_PASSAGE SHOWN_
[start]
Once I was happy with the initial shape, the structural work was added. This is were it got somewhat tricky. Each piece was cut and fit individually, the half rounds on the rear of the housing are dowel rods that were split in half. There was an enormous amount of body work on this part. Epoxy and small amounts of Bondo were used to smooth everything out and create the appearance of machined housing. The bolts were added after all the final sanding was done. I wish I had snapped a few pic's before this piece was painted to show the work that was involved.




The brackets that hold the housing in place are fairly simple parts. The first halve of the bracket slides onto the axle, the outside ring captures both the bracket and the mounting point on the frame. All of the major components are designed to come apart since the entire car is built and assembled first, then disassembled for Body and Paint work.


The final piece is beautiful......................



Tuesday, February 10, 2009

Battleship...building the hull




Years of building R/C airplanes has taught me many techniques to build structures light, strong and simple. This hull was built very much like an airplane fuselage, 2 halves that would eventually be fit together to form a single structure. Keep in mind that this is the first boat that I've ever built. I was more concerned with strength than weight through this entire project realizing a lot of ballast would be needed in the end to make it sit right in the water, and I might as well have a good solid hull since I'm gonna fill it full of lead anyway. I also wanted to end up having a big fun boat that anybody could drive without worry of putting a big hole in the bottom of it.

I drew up some simple plans to determine the size and shape that I wanted. 3/16 Birch plywood was used for most of the structure.

First the Keel and the rest of the outline was laidout. I made a pattern for each former to gradually get the shape of the hull that I thought would look right. While all the formers were temporarily in place, I laid marks to notch them for the Stringers that were to follow. After the formers were notched, they were all glued in place.

As a side note, I tend to fabricate anything that I can instead of paying for over priced wood at the hobby store. I always seem to have more time than money, so if I gotta spend a Saturday afternoon cutting my own stock, that's what I do. Besides, that what these projects are all about, building things from scratch. Sometimes it's just not practical, but I'll usually make anything that I can.
[end]
_INFORMATION SUPPLIED_
[start]
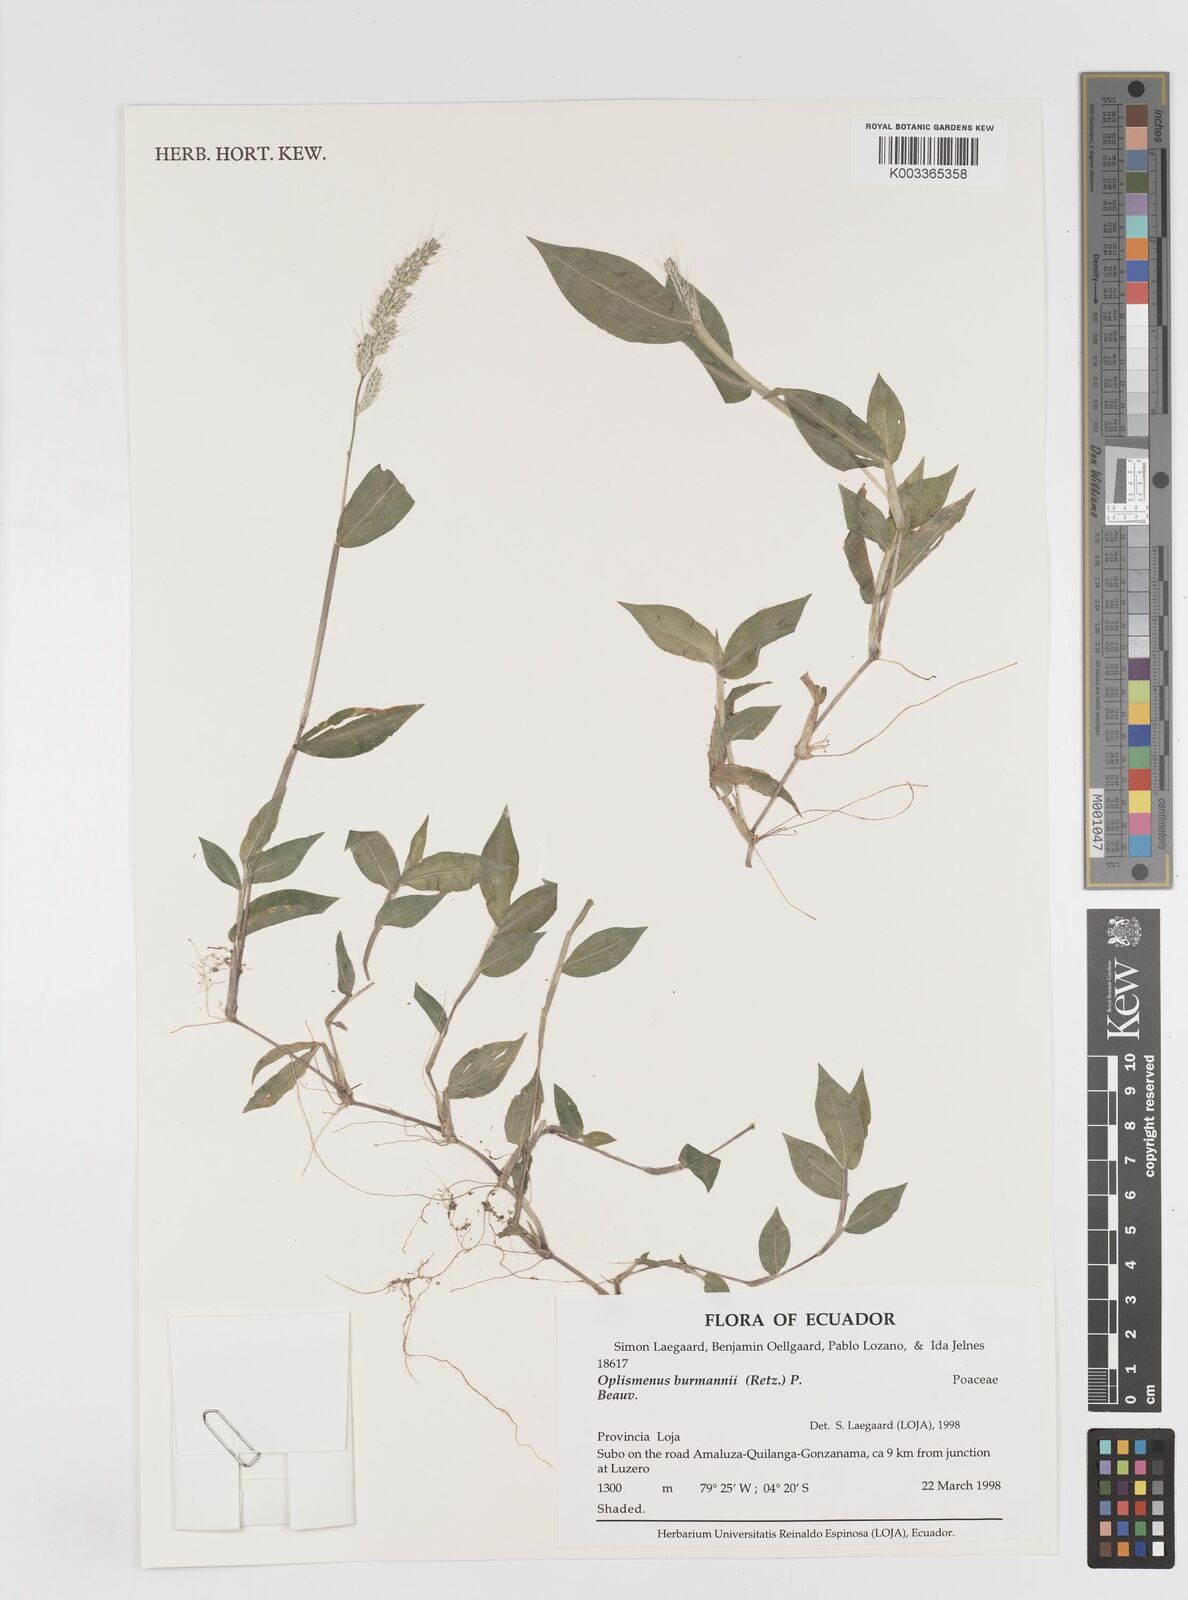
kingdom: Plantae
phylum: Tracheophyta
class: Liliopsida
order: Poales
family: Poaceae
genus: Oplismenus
[end]
_WRITTEN REQUEST 1_
From the model-building passage, return the text word for word, beginning at the words "Tuesday, February 10, 2009" and stopping after "of the structure.".
_WRITTEN REQUEST 2_
In the model-building passage, what material was used for most of the hull's structure?

_CORRECT ANSWER 1_
Tuesday, February 10, 2009

Battleship...building the hull




Years of building R/C airplanes has taught me many techniques to build structures light, strong and simple. This hull was built very much like an airplane fuselage, 2 halves that would eventually be fit together to form a single structure. Keep in mind that this is the first boat that I've ever built. I was more concerned with strength than weight through this entire project realizing a lot of ballast would be needed in the end to make it sit right in the water, and I might as well have a good solid hull since I'm gonna fill it full of lead anyway. I also wanted to end up having a big fun boat that anybody could drive without worry of putting a big hole in the bottom of it.

I drew up some simple plans to determine the size and shape that I wanted. 3/16 Birch plywood was used for most of the structure.

_CORRECT ANSWER 2_
3/16 Birch plywood.